> _Aim of the task_: Reproduce word for word the portion of the passage below on nickel and gold-equivalent values that begins at the words "The gold grade" and ends after "oz/Au price per oz)).".
*** Selected text Section Begins ***
At current metal prices (April 29, 2014) of $8.30 per lbs for nickel and $1300 per ounce gold a rock containing 1% nickel, on a 100% recovered basis, would be equal in terms of recovered value to a rock containing 4.38 g/t gold on the same 100% recovered basis. Obviously most nickel deposits contain significant copper, platinum, palladium or other recoverable minerals which then ultimately add to the potential value of the intercept. For example, again on a 100% recoverable basis adding 0.10% copper (at $3.20 copper), 0.15 g/t platinum (at $1400/ounce platinum) and 0.35 g/t palladium (at $800/ounce palladium) to the same rock adds a potential value of 0.53 g/t gold equivalent to this same rock (for 4.91 g/t gold equivalent). These numbers serve only as a guideline to assist in making a comparison and should not be relied on in making any form of investment decision.

For the calculations above:

The gold grade equivalent used is as follows: Gold Equiv. (g/t) = (Ni grade x ((Ni price per lb/Au price per ounce) x 0.0686 lbs per oz x 10000 g per %)) + (Cu grade x ((Cu price per lb/Au price per ounce) x 0.0686 lbs per oz x 10000 g per %)) + (Pt grade x (Pt price per oz/Au price per oz)) + (Pd grade x (Pd price per oz/Au price per oz)).
*** Selected text Section Ends ***
*** Data records Section Begins ***
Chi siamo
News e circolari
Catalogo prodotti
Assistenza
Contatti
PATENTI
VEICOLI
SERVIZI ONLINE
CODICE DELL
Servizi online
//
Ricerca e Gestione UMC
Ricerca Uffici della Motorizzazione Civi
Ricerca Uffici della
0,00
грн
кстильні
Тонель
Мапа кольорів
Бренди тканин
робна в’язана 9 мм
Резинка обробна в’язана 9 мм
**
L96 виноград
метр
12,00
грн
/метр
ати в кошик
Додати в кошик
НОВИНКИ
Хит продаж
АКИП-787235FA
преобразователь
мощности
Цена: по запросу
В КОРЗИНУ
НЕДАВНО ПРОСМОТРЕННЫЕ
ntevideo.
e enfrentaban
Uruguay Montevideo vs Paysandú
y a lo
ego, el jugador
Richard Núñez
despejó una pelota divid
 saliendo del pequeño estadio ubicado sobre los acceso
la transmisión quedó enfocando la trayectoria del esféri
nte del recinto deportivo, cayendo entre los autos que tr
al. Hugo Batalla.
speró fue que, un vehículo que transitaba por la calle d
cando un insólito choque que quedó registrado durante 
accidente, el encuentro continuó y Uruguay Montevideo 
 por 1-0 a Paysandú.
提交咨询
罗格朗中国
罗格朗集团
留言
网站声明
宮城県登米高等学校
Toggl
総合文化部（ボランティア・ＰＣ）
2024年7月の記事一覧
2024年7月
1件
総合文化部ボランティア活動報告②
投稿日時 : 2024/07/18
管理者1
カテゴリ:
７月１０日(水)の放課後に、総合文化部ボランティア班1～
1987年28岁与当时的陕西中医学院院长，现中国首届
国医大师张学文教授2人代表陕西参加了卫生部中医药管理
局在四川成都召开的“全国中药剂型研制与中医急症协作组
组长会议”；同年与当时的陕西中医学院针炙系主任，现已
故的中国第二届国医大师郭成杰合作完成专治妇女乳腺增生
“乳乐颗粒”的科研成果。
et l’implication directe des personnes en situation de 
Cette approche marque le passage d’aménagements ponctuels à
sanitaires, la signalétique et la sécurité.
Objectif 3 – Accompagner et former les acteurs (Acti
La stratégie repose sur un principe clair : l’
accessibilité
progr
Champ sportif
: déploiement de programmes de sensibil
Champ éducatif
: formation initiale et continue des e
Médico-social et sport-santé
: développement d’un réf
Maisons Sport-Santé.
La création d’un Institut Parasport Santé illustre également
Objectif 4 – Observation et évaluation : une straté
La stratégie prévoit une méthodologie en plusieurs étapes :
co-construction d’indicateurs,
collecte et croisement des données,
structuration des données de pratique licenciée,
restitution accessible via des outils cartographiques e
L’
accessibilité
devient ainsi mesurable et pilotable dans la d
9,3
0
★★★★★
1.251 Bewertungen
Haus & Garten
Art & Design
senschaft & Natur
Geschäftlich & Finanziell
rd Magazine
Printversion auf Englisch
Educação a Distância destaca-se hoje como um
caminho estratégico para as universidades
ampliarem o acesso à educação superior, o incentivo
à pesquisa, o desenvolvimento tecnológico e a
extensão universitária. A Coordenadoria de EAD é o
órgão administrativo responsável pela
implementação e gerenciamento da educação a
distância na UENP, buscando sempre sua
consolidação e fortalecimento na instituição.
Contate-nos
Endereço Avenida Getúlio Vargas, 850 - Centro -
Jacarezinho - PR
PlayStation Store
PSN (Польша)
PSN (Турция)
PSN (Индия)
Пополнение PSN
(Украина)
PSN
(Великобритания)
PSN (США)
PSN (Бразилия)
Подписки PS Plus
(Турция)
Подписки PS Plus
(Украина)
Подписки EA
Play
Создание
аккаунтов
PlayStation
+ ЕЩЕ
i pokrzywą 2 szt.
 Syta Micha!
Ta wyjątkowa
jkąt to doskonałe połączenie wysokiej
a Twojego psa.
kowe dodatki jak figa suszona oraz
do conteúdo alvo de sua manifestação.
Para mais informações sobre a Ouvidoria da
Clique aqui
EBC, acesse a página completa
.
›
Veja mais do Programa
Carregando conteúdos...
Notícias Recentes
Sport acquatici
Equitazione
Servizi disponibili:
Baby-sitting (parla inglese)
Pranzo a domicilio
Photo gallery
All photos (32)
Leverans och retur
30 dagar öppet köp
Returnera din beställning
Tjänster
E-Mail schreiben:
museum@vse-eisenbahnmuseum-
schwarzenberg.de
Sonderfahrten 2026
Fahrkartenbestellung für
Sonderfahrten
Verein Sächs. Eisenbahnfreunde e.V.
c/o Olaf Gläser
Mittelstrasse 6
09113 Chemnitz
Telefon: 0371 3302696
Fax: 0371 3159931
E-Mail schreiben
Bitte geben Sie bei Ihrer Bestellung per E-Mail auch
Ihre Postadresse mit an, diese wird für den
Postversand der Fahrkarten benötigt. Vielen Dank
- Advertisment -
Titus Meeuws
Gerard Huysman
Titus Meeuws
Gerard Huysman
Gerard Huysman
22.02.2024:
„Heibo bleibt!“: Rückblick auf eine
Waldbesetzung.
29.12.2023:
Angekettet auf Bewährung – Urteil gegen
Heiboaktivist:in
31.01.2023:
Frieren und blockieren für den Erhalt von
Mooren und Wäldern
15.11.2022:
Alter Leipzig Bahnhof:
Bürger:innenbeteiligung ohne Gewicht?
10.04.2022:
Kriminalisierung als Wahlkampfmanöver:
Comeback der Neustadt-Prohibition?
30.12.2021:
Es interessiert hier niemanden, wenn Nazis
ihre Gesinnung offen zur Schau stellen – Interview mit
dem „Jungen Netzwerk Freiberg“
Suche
*** Data records Section Ends ***
> _Solution_:
The gold grade equivalent used is as follows: Gold Equiv. (g/t) = (Ni grade x ((Ni price per lb/Au price per ounce) x 0.0686 lbs per oz x 10000 g per %)) + (Cu grade x ((Cu price per lb/Au price per ounce) x 0.0686 lbs per oz x 10000 g per %)) + (Pt grade x (Pt price per oz/Au price per oz)) + (Pd grade x (Pd price per oz/Au price per oz)).